• Data section:
____________

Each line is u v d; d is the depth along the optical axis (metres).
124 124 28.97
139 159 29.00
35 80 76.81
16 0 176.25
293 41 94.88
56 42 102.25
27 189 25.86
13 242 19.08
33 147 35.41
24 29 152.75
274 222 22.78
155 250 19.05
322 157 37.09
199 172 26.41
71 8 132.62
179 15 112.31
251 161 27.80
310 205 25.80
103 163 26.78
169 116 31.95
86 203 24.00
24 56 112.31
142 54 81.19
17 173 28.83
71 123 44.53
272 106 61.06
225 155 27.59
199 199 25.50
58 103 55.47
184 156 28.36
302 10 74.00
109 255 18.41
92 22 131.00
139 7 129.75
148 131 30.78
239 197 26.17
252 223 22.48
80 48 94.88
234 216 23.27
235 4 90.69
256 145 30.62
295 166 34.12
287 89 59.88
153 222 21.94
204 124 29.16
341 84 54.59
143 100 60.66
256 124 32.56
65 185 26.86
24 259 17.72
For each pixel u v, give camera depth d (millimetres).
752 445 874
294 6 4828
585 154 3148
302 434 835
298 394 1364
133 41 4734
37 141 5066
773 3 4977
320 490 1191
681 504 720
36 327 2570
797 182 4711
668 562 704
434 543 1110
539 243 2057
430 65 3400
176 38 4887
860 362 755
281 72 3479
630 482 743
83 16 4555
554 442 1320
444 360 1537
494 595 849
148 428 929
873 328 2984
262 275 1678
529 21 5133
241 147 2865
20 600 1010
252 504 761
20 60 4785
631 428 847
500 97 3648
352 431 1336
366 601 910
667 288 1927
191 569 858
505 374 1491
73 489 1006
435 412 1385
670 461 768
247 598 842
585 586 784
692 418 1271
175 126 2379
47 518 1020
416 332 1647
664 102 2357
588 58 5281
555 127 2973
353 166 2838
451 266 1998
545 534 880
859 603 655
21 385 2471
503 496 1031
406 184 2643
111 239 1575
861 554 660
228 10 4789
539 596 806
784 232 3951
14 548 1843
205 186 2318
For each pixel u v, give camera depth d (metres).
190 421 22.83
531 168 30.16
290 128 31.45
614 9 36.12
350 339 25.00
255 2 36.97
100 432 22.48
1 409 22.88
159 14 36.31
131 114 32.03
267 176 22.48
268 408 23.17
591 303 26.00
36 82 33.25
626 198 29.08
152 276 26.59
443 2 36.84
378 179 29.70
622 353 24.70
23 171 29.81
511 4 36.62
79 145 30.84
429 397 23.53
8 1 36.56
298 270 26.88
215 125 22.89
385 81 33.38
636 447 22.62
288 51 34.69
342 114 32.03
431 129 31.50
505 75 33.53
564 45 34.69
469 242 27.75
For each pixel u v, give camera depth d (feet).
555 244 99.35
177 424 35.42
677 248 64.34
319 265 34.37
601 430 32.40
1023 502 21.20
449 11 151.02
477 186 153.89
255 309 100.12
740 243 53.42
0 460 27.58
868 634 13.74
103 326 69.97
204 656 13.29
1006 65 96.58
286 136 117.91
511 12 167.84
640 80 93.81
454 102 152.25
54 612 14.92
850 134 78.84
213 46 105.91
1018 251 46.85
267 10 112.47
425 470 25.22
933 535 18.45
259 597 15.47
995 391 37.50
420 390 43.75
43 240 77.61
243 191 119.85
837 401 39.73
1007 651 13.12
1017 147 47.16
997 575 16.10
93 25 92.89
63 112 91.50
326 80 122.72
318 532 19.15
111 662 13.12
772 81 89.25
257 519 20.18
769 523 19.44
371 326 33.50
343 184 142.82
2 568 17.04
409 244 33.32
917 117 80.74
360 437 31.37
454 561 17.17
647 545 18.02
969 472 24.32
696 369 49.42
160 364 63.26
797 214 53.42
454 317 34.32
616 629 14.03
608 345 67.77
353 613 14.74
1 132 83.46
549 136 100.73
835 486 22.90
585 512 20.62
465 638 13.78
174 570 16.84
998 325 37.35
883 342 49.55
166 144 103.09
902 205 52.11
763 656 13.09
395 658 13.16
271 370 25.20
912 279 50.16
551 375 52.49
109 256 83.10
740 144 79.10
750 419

____________

• The task: Repeat, exactly as they stand above, the lines from the line with "511 12 167.84" to the line with "257 519 20.18", both lines included.

• Your response:
511 12 167.84
640 80 93.81
454 102 152.25
54 612 14.92
850 134 78.84
213 46 105.91
1018 251 46.85
267 10 112.47
425 470 25.22
933 535 18.45
259 597 15.47
995 391 37.50
420 390 43.75
43 240 77.61
243 191 119.85
837 401 39.73
1007 651 13.12
1017 147 47.16
997 575 16.10
93 25 92.89
63 112 91.50
326 80 122.72
318 532 19.15
111 662 13.12
772 81 89.25
257 519 20.18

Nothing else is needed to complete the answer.